Menteri Keuangan Purbaya Yudhi Sadewa mengungkapkan bahwa nilai restitusi pajak pada tahun 2025 melonjak hingga Rp361,5 triliun, atau naik sebesar 35,9 persen dibandingkan tahun sebelumnya. Besarnya angka tersebut memicu kecurigaan adanya ketidaktepatan sasaran dalam penyaluran dana pengembalian pajak kepada para pengusaha.
"Restitusi tahun lalu itu besar sekali, Pak. Rp360 triliun. Dan laporan ke saya nggak terlalu jelas. Sekarang mulai dimonitor. Saya curiga di sana, ada sedikit kebocoran," kata Purbaya Yudhi Sadewa, Menteri Keuangan, saat melakukan rapat kerja bersama Komisi XI DPR RI awal pekan ini.

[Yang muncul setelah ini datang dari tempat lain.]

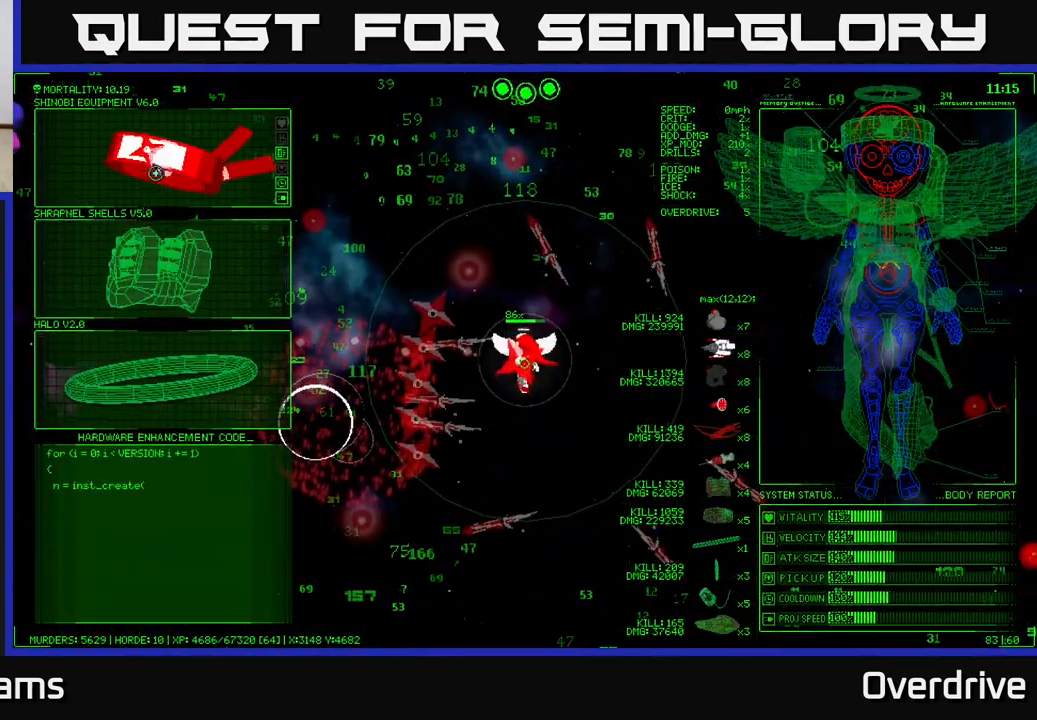
{"buttons": [], "left_stick": "up", "right_stick": "center", "events": [[417, "left_stick", "center"], [467, "left_stick", "up"]]}
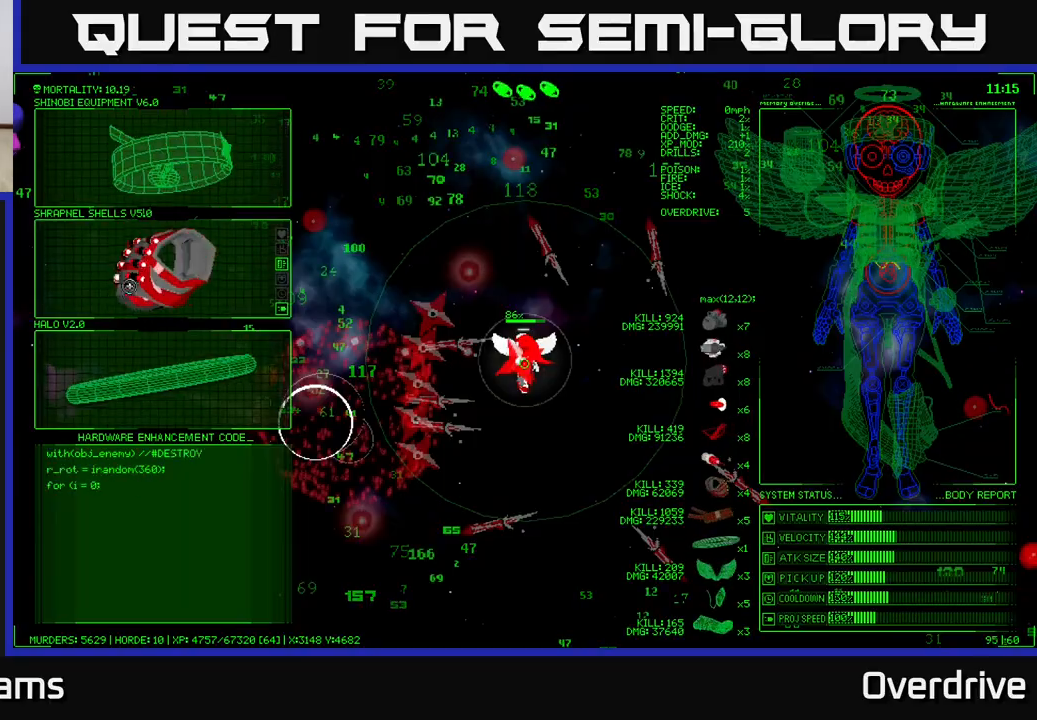
{"buttons": ["A"], "left_stick": "center", "right_stick": "center", "events": [[400, "left_stick", "center"], [450, "A", "down"]]}
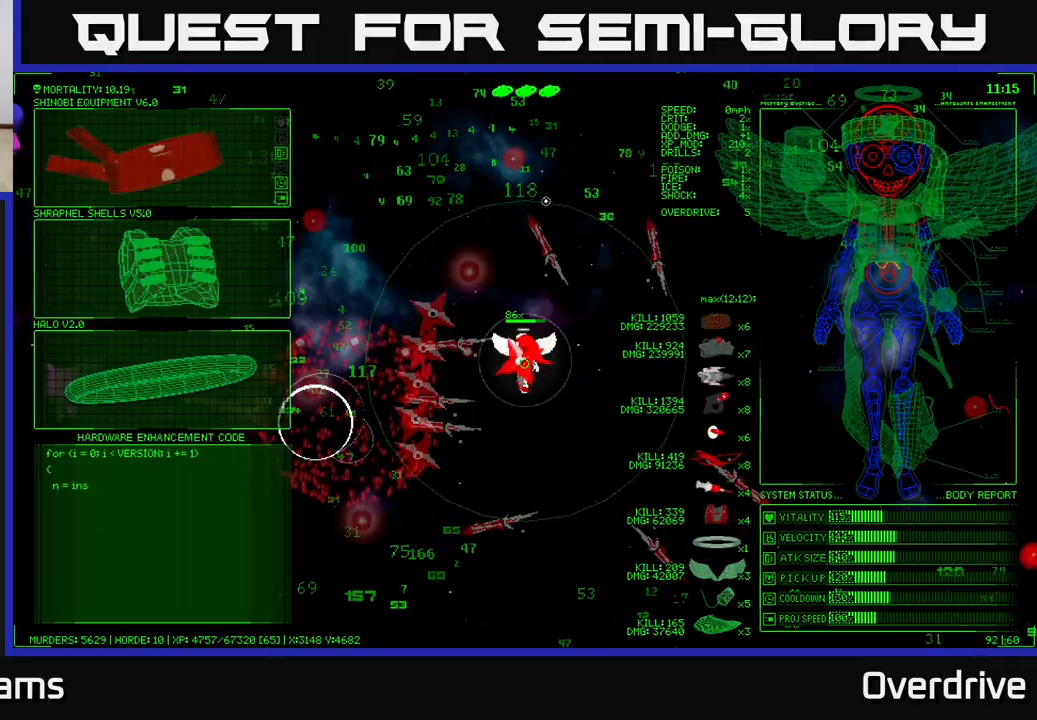
{"buttons": [], "left_stick": "left", "right_stick": "left", "events": [[50, "A", "up"], [133, "left_stick", "left"], [267, "right_stick", "left"]]}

Hingga Rabu (15/4/2026), Rancangan Peraturan Menteri Keuangan (RPMK) tersebut masih dalam tahap harmonisasi lintas kementerian. Direktorat Jenderal Peraturan Perundang-undangan Kementerian Hukum telah melaksanakan rapat koordinasi pada 10-11 April 2026 untuk menyempurnakan substansi regulasi tersebut.
Dalam draf aturan baru, mekanisme penelitian permohonan wajib pajak akan dipertegas sebagai dasar Direktur Jenderal Pajak untuk menyetujui atau menolak restitusi. Permohonan dapat ditolak jika wajib pajak sedang dalam proses pemeriksaan pajak atau terlibat dalam penegakan hukum perpajakan.
Pemerintah juga menetapkan batas waktu penyelesaian permohonan restitusi paling lama tiga bulan untuk Pajak Penghasilan (PPh). Sementara itu, untuk Pajak Pertambahan Nilai (PPN), jangka waktu penyelesaian ditetapkan maksimal satu bulan sejak permohonan diterima secara lengkap.
Selain memperbarui regulasi, Kemenkeu berencana menggandeng Badan Pengawasan Keuangan dan Pembangunan (BPKP) untuk melakukan audit menyeluruh terhadap restitusi periode 2020 hingga 2025. Audit eksternal ini difokuskan pada sektor usaha sumber daya alam (SDA) yang dianggap memiliki titik rawan dalam sistem pengembalian pajak.
Direktur Penyuluhan, Pelayanan, dan Humas DJP, Inge Diana Rismawanti, menyatakan bahwa proses harmonisasi ini bertujuan memastikan kebijakan tetap adaptif dengan dinamika ekonomi. Penguatan tata kelola ini diharapkan mampu menjaga integritas sistem perpajakan nasional tanpa menghambat hak wajib pajak yang memenuhi syarat.